Down the corridor from the bedroom was the den, back in the day when people still had dens. The den was the room with the couch you could relax on, and the TV set. One night, my great-uncle’s apartment upstairs flooded. My grandfather climbed onto a chair and removed one of the panels in the drop ceiling to investigate the pipes above, and a gush of water drenched him. In my memory, he’s wearing tan pajamas.

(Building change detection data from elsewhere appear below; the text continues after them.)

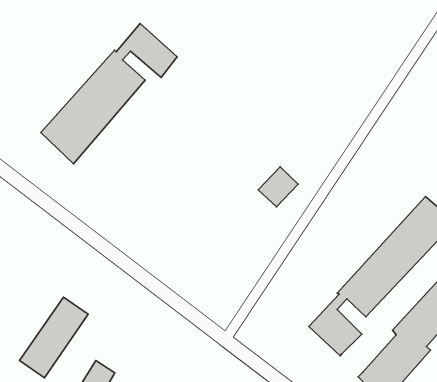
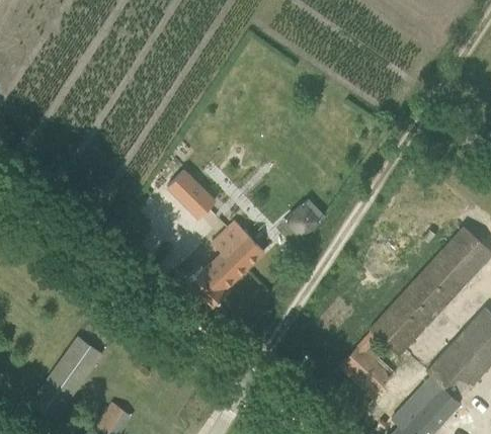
building: [41,24,177,164] -> none
building: none -> [166,170,215,219]
building: none -> [184,222,262,309]

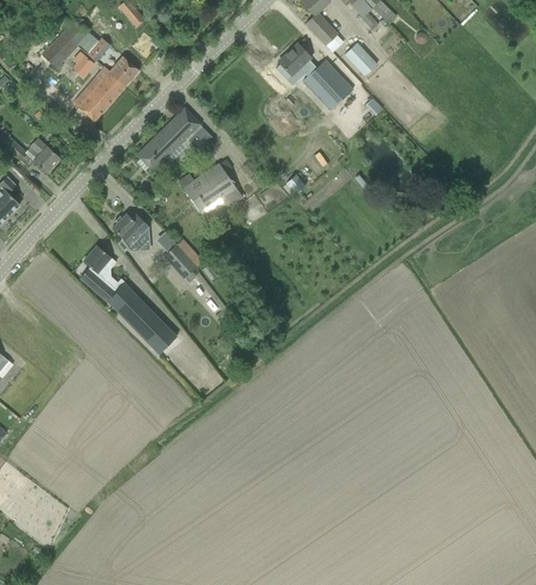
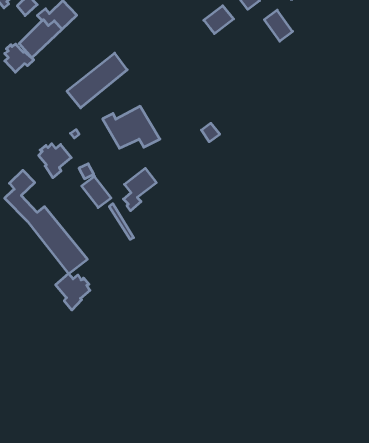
building: [303,59,356,109] -> none
building: none -> [5,44,34,72]
building: none -> [123,168,156,211]
building: none -> [56,274,90,310]

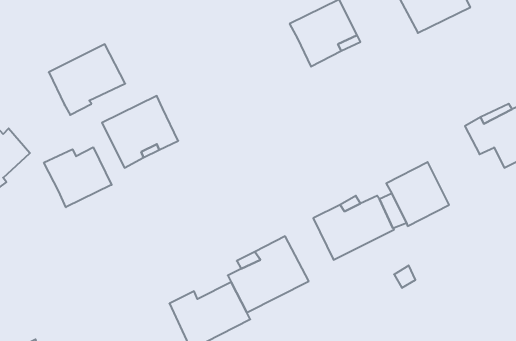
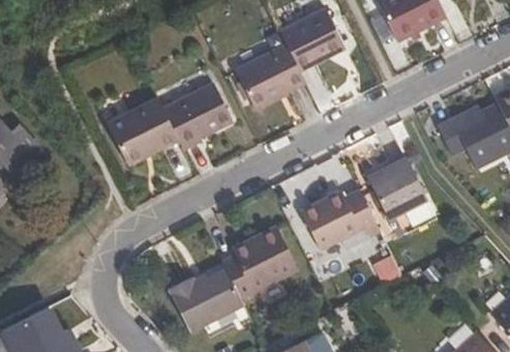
building: none -> [235,45,304,107]
building: [49,44,125,115] -> [162,83,233,148]
building: [44,147,112,207] -> none

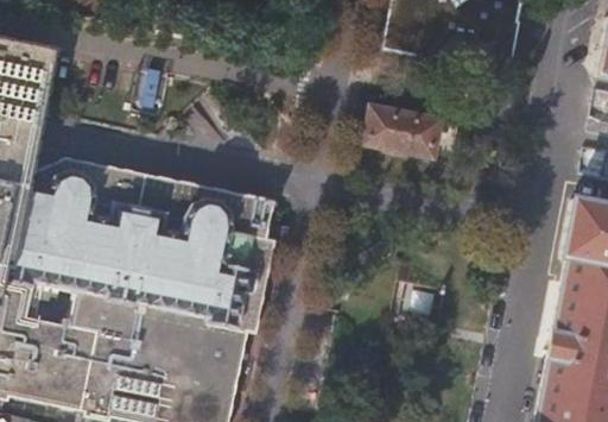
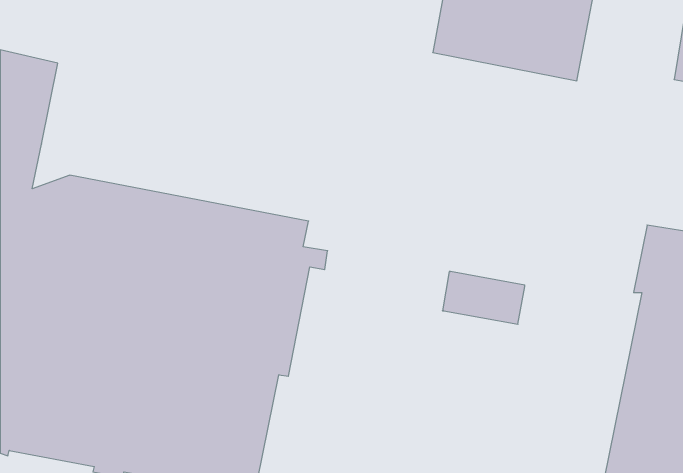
building: [367,111,439,157] -> [442,272,525,324]

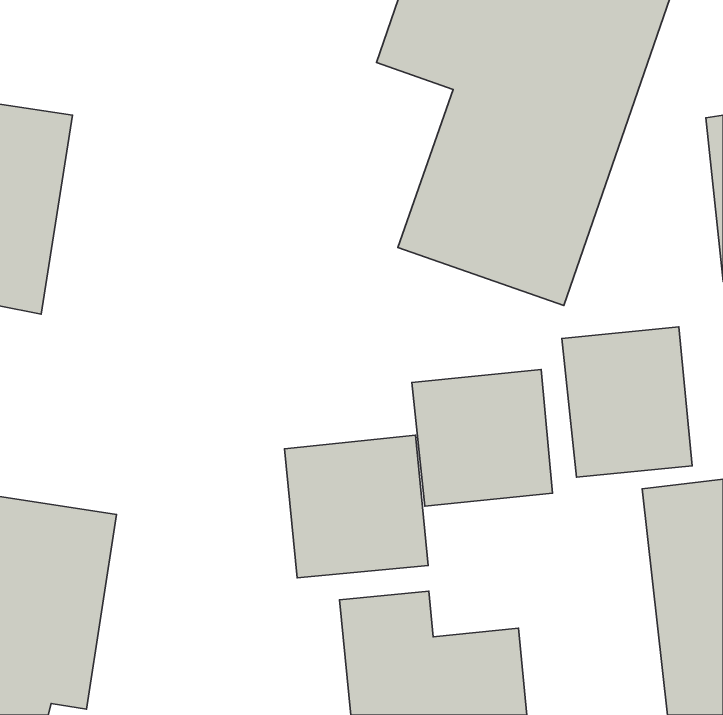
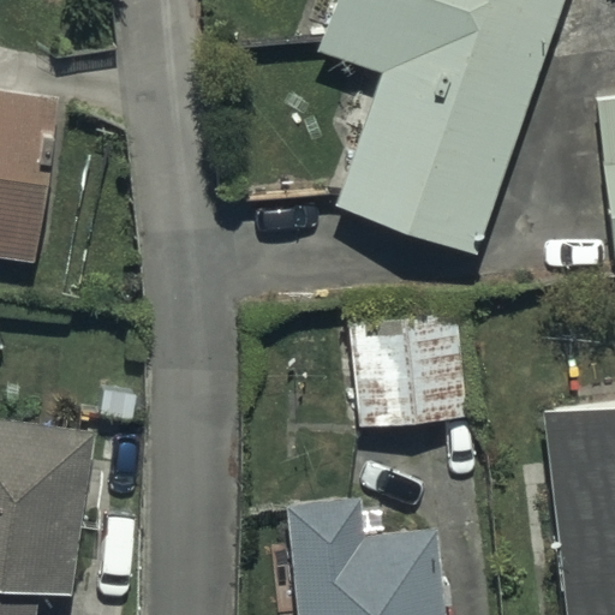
building: [562,327,692,477] -> none
building: [284,435,428,578] -> none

The focal point of the house was the kitchen. White with yellow highlights. A long rectangular table took up most of the kitchen, and the counter, sink and stove ran along one of the long walls. On the opposite wall were cabinets, and in these cabinets there was a cheese slicer. The slicer consisted of a small cutting board with a hinged wire blade on one end. You placed the cheese on the board, lifted the cutter, and voila! – Velveeta slices at your fingertips. And it was Velveeta, believe me. The cheese of the future. In fact, the two foods I remember most from my grandparents’ apartment are Velveeta and Ring Dings. Not at the exact same time, but certainly in the same day. And it was somewhere around this time that I developed my lifelong passion for Freihoffer’s Chocolate Chip Cookies. (Original Recipe, thank you very much.)
I go back to Lenox and look at the Hagyard Buiding every chance I get. The pharmacy is long gone, that space occupied now by a real estate office to sell the outrageously priced homes that are now the norm in Lenox. I no longer know anyone who lives in the building. I’d met the trio of elderly women who moved into my grandparents’ apartment in the 80’s, but they’re long gone – maybe from life itself. In spite of all that, though, just being in the presence of the building gives me a sense of calm, coupled with a painful yet pleasurable longing for a time gone by, for a childhood not to be regained, for roots in a town.